Advantages And Disadvantages Of A Sole Proprietorship

By:    Updated: April 1,2017

Starting a sole proprietorship is quick and easy. Think of an idea for a business in the morning and it can be a business by the end of the day. However, like any other type of business, not much else is easy about a sole proprietorship. Although they make sense for a lot of consulting, contracting and freelance enterprises, there are plenty of disadvantages to them. Read on to find out about the advantages and disadvantages of a sole proprietorship.

The Advantages Of A Sole Proprietorship

  • They're Easy To Form. Starting a sole proprietorship requires very little paperwork. In most cases, you file with your state's corporation commission which very often informs the city or county where you plan to set up shop. And the city sells you a business license. Sometimes it works the other way around and you register with a city business office which then informs the state. Either way, there's not much more to it than that. 
  • You've Got The Power. As a sole proprietor, you decide how the business operates and who does what. You don't have to consult with a board and you don't have to meet federal or state standards regarding organizational structure or shareholders.
  • There's A Lot Of Flexibility. The fact that you have control allows you to respond more quickly to whatever comes your way.
  • You Control The Purse Strings. You can decide whether to reinvest the profits or keep them, enjoying all of the business' earnings.
  • There's Practically No Bureaucracy. Sole proprietorships must deal with the city or county government where they are located, but there are very few regulations that apply to them.
  • It's Easy To File Taxes. Most sole proprietors simply use a Schedule C form to add the profit or loss from the business to the other income listed on their personal tax returns. There is no balance sheet to prepare and no separate business taxes though many states charge business license taxes.
  • Tax Rates Are Low. Sole proprietorships can use business losses to offset personal income from a spouse's salary or other sources. That helps explain why sole proprietorships pay taxes at the lowest average effective tax rate, 13.3 percent, according to the U.S. Small Business Administration. That compares favorably with small business partnerships (23.6 percent) and S Corporations (26.9 percent).
  • They Can Use Nontraditional Forms Of Financing. Sole proprietorships have access to financing that corporations don't enjoy such as loans from friends and family members and equipment donations from larger businesses and organizations.
  • They Are Easy To End. Sole proprietorships are easy to start and they're easy to end. When the time comes, a business can be easily dissolved, sometimes by merely filing a form with the business office in the city or county where the business is located.

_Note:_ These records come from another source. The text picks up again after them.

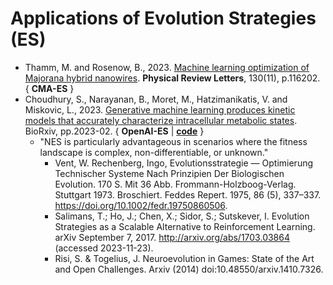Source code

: # Applications of Evolution Strategies (ES)

* Thamm, M. and Rosenow, B., 2023. [Machine learning optimization of Majorana hybrid nanowires](https://journals.aps.org/prl/abstract/10.1103/PhysRevLett.130.116202). **Physical Review Letters**, 130(11), p.116202.  { **CMA-ES** }
* Choudhury, S., Narayanan, B., Moret, M., Hatzimanikatis, V. and Miskovic, L., 2023. [Generative machine learning produces kinetic models that accurately characterize intracellular metabolic states](https://www.biorxiv.org/content/10.1101/2023.02.21.529387v3.abstract). BioRxiv, pp.2023-02. { **OpenAI-ES** | **[code](https://github.com/EPFL-LCSB/RENAISSANCE)** }
  * "NES is particularly advantageous in scenarios where the fitness landscape is complex, non-differentiable, or unknown."
    * Vent, W. Rechenberg, Ingo, Evolutionsstrategie — Optimierung Technischer Systeme Nach Prinzipien Der Biologischen Evolution. 170 S. Mit 36 Abb. Frommann-Holzboog-Verlag. Stuttgart 1973. Broschiert. Feddes Repert. 1975, 86 (5), 337–337. https://doi.org/10.1002/fedr.19750860506.
    * Salimans, T.; Ho, J.; Chen, X.; Sidor, S.; Sutskever, I. Evolution Strategies as a Scalable Alternative to Reinforcement Learning. arXiv September 7, 2017. http://arxiv.org/abs/1703.03864 (accessed 2023-11-23).
    * Risi, S. & Togelius, J. Neuroevolution in Games: State of the Art and Open Challenges. Arxiv (2014) doi:10.48550/arxiv.1410.7326.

The Disadvantages Of A Sole Proprietorship

As you can see, there are quite a few advantages to sole proprietorships. But there are several significant disadvantages as well.

  • There Is Unlimited Liability. Sole proprietors are considered risky ventures because sole proprietors are responsible for all business debts and obligations and they are vulnerable to lawsuits. If they are sued, they risk losing all of the business' assets as well as their personal assets which include houses, cars and savings and investment accounts among others.
  • They Can Be Fragile. The business can go away if the owner dies or can no longer work for whatever reason. A fledgling sole proprietorship can be crippled if the owner has to serve jury duty for several weeks or months.
  • It Can Be Difficult Coming Up With Money. Sole proprietors typically have fewer assets and so they find it more difficult to raise money for expansion and growth. Because they find it difficult to attract investors, they also have a difficult time convincing banks to lend them money. Many sole proprietors rely on their personal savings or on personal loans from family members and friends, according to the Small Business Administration.
  • They Lose Out On Others' Expertise. As we said above, sole proprietors get to make all the decisions and they get to do things their way, but that can present difficulties. The sole proprietor is responsible for all decisions, even in areas in which he is unfamiliar. No one can know everything so this lack of expertise within an area can lead to bad decisions. That puts pressure on him to recognize his weaknesses and get help when he needs it, but many don't do that.
  • Taxes. There certainly are tax advantages to a sole proprietorship, but the sole proprietor pays federal taxes on the business' total profits, even when some or all of that profit is put back into the business. On the flip side, the owner of an incorporated business pays federal taxes on profits generated from business dividends, his salary and bonuses while the business pays separate corporate taxes on its retained business profit.
  • They Look Less Professional. Appearance can be important whether we like it or not, and sole proprietorships look less professional than a partnership or a corporation. This can cost the sole proprietor business that he is perfectly able to do and do well.

If you are thinking about starting a sole proprietorship, take these pros and cons into consideration before making a final decision. Doing your homework ahead of time will help you to make the best decision for your business venture.